▶ **DIRECTIONS FOR THIS TASK**: Scan the material below for the word "waterway", then copy every line in which it appears.
- - - - -
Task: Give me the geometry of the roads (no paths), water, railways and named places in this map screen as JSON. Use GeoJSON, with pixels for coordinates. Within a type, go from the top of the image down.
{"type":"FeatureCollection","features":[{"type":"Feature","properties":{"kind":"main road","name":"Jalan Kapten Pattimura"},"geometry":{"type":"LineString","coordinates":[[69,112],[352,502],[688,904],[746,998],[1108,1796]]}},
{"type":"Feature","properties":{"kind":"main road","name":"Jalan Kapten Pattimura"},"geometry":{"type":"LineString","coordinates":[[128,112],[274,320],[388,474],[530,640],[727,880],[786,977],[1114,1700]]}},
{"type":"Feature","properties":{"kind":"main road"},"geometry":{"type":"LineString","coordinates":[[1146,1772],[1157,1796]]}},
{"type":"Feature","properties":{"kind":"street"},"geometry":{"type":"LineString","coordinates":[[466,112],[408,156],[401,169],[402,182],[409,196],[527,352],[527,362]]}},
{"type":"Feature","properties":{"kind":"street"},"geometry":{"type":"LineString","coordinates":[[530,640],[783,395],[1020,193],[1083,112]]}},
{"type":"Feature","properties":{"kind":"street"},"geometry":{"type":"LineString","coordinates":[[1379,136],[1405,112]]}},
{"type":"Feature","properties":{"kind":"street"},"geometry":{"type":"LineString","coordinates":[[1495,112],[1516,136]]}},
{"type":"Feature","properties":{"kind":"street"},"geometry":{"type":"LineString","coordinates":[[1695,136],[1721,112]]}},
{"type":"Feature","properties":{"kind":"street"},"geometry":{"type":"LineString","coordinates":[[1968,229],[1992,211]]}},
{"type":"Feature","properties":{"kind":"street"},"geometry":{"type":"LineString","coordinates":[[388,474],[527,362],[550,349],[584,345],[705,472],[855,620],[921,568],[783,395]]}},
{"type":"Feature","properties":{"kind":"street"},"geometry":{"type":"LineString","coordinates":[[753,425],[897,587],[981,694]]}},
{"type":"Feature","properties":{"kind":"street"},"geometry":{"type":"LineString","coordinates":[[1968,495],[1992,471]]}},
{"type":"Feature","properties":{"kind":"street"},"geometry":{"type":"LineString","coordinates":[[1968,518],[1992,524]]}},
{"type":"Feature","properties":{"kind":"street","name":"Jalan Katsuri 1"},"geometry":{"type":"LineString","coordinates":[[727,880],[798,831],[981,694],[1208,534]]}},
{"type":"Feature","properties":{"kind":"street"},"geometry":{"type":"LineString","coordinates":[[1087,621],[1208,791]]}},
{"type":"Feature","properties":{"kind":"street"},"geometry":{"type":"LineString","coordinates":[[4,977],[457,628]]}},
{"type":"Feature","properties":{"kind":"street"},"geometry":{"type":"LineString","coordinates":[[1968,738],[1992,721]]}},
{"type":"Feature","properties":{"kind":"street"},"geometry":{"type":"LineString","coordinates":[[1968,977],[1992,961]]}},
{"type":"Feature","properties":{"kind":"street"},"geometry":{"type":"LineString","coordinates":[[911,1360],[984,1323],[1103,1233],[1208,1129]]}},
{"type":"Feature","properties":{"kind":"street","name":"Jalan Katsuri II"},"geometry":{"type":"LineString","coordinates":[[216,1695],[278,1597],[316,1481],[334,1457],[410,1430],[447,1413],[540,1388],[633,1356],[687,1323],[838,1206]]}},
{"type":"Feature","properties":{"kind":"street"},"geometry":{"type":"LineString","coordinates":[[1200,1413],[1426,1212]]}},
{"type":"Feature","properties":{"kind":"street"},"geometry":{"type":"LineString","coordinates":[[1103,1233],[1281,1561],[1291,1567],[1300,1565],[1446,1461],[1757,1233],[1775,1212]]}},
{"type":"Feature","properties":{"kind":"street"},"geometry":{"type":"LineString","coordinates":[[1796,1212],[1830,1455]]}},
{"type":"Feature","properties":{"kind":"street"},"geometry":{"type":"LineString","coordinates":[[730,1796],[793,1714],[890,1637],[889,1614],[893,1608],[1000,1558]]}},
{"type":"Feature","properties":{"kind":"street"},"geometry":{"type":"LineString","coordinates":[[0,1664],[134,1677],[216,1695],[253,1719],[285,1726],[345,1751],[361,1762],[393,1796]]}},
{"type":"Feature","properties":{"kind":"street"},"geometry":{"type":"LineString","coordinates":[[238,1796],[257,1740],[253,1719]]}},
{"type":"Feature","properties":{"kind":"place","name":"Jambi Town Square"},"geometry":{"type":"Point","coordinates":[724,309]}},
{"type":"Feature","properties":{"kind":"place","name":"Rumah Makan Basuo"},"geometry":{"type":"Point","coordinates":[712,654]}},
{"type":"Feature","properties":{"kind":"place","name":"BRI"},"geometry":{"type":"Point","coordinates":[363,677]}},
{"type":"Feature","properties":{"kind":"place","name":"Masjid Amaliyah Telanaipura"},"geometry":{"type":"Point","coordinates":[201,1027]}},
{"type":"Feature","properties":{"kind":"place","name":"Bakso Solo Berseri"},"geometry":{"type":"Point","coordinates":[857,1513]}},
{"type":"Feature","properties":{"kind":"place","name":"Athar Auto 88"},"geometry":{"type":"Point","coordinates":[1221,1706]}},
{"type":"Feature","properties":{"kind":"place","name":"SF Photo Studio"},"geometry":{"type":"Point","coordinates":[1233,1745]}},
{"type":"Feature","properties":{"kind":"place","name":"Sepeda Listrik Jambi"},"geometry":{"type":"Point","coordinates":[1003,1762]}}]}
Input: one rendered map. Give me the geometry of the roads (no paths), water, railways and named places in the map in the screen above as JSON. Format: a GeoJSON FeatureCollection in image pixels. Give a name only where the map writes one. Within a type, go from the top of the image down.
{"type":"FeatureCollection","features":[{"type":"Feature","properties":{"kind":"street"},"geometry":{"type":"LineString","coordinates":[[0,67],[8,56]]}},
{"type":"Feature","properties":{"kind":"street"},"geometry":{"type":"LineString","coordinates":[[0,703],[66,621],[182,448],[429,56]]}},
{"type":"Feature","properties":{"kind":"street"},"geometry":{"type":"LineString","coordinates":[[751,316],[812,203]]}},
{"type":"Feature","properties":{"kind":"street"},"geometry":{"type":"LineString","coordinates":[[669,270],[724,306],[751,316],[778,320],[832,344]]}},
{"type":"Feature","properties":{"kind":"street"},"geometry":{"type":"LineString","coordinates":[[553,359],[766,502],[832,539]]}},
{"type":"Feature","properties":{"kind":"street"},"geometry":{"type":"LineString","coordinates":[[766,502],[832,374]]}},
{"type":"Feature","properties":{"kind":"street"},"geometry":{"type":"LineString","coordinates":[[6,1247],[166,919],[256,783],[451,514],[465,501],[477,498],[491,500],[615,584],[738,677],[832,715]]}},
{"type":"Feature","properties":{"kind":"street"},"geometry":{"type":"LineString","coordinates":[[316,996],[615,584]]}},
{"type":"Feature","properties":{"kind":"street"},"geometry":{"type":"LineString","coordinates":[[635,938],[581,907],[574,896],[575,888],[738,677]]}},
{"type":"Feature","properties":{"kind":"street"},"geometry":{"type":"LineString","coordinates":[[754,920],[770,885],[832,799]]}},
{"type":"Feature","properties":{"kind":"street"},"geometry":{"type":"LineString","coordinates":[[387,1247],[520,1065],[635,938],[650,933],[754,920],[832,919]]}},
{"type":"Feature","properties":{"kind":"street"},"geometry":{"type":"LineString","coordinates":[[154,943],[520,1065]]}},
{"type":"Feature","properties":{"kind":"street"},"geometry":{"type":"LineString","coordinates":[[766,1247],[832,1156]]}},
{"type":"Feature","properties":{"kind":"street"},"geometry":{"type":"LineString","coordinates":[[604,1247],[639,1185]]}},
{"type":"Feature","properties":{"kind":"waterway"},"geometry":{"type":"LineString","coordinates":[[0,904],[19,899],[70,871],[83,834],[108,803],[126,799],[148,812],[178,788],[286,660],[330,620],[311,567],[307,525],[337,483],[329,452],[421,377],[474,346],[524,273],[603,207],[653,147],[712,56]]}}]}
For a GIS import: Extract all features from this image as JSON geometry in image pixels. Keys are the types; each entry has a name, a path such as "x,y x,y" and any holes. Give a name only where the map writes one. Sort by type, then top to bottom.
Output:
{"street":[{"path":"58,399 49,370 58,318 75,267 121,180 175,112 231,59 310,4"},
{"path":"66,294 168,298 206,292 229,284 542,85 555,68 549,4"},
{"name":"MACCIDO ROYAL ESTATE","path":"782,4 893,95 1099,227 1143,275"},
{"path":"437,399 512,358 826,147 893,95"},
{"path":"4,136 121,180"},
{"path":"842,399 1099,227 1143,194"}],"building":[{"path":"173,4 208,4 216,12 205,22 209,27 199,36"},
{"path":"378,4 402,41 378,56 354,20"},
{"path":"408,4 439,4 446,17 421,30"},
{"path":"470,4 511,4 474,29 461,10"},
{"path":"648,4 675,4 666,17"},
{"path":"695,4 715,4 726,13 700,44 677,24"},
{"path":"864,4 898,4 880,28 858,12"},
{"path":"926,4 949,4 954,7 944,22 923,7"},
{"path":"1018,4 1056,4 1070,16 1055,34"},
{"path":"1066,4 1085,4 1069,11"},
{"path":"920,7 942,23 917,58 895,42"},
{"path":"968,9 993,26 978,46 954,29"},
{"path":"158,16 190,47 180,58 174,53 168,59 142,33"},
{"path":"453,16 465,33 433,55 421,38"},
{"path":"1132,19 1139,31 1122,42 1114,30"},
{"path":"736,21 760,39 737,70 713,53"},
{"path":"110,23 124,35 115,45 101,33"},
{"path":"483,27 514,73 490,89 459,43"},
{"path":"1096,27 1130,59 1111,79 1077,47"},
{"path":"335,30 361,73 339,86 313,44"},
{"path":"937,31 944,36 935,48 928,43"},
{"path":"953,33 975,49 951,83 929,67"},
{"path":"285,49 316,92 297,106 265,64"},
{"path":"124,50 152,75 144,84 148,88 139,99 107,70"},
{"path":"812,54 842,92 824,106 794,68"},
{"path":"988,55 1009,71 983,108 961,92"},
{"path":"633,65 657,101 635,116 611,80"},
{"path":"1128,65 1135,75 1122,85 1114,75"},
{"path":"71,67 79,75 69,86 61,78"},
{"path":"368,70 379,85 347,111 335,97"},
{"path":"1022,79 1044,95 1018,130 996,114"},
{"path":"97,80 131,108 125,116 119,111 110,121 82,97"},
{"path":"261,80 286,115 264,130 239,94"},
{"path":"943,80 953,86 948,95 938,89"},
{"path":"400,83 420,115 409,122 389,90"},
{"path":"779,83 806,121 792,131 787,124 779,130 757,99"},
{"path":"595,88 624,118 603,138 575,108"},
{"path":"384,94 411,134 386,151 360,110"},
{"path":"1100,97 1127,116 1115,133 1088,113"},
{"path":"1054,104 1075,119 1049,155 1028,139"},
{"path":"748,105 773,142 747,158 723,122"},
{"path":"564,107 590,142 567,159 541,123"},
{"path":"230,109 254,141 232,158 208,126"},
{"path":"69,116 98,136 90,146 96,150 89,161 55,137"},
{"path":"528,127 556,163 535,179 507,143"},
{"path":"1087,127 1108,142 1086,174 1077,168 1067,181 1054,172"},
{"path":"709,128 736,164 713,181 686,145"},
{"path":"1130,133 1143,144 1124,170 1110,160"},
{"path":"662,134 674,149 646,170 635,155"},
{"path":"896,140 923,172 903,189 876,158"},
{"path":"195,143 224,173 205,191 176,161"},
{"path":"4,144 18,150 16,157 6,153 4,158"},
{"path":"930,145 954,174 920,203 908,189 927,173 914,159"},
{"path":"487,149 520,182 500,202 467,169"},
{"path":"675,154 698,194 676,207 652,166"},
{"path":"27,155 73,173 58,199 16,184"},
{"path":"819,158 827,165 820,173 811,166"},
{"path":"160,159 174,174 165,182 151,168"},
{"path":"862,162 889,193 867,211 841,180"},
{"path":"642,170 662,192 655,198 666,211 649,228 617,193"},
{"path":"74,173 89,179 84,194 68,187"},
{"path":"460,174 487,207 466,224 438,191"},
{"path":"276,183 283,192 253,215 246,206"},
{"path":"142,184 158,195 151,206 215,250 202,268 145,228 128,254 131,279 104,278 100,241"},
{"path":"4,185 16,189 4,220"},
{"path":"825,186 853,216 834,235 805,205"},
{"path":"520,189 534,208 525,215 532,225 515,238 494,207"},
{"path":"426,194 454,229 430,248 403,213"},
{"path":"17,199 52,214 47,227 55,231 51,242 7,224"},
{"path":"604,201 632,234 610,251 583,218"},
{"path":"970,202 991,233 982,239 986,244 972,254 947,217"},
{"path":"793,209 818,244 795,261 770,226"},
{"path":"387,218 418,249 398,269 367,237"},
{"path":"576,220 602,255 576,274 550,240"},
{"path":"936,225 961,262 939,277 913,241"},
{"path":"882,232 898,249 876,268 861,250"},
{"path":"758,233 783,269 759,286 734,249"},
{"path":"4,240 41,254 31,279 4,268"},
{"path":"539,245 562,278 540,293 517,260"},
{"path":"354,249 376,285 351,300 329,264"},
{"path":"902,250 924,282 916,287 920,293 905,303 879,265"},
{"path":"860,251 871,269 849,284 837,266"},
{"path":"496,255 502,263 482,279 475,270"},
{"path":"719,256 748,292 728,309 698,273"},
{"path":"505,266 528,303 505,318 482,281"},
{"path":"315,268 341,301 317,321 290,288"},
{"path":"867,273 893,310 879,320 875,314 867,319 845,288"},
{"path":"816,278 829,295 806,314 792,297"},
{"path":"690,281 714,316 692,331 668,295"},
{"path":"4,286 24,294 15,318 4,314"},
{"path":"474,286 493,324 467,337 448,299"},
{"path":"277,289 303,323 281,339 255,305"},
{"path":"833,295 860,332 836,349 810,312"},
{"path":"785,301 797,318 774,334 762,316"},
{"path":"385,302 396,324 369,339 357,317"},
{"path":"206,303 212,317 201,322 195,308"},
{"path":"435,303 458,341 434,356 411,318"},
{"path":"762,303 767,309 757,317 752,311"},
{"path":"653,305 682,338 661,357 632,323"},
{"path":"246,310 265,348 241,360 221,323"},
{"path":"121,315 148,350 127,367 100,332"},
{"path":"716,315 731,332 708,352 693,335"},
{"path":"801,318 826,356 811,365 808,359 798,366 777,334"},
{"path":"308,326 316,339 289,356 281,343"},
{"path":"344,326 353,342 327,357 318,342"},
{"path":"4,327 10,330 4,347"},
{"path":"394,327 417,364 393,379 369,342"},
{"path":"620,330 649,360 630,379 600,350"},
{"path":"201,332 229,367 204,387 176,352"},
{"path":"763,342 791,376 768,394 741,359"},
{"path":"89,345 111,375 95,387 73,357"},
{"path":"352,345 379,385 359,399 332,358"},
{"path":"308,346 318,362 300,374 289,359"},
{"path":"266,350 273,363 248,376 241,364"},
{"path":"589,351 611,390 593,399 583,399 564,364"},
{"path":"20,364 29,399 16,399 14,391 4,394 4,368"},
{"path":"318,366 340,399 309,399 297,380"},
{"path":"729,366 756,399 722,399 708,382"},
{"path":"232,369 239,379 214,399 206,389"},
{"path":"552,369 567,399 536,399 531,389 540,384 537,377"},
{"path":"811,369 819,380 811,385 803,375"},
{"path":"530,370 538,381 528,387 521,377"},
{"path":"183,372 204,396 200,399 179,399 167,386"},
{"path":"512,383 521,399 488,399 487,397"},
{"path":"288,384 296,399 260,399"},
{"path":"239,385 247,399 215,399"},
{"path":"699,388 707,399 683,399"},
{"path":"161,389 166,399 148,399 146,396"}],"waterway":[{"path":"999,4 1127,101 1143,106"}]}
- - - - -
▶ **RESPONSE BELOW**:
{"type":"Feature","properties":{"kind":"waterway"},"geometry":{"type":"LineString","coordinates":[[0,904],[19,899],[70,871],[83,834],[108,803],[126,799],[148,812],[178,788],[286,660],[330,620],[311,567],[307,525],[337,483],[329,452],[421,377],[474,346],[524,273],[603,207],[653,147],[712,56]]}}]}
{"path":"161,389 166,399 148,399 146,396"}],"waterway":[{"path":"999,4 1127,101 1143,106"}]}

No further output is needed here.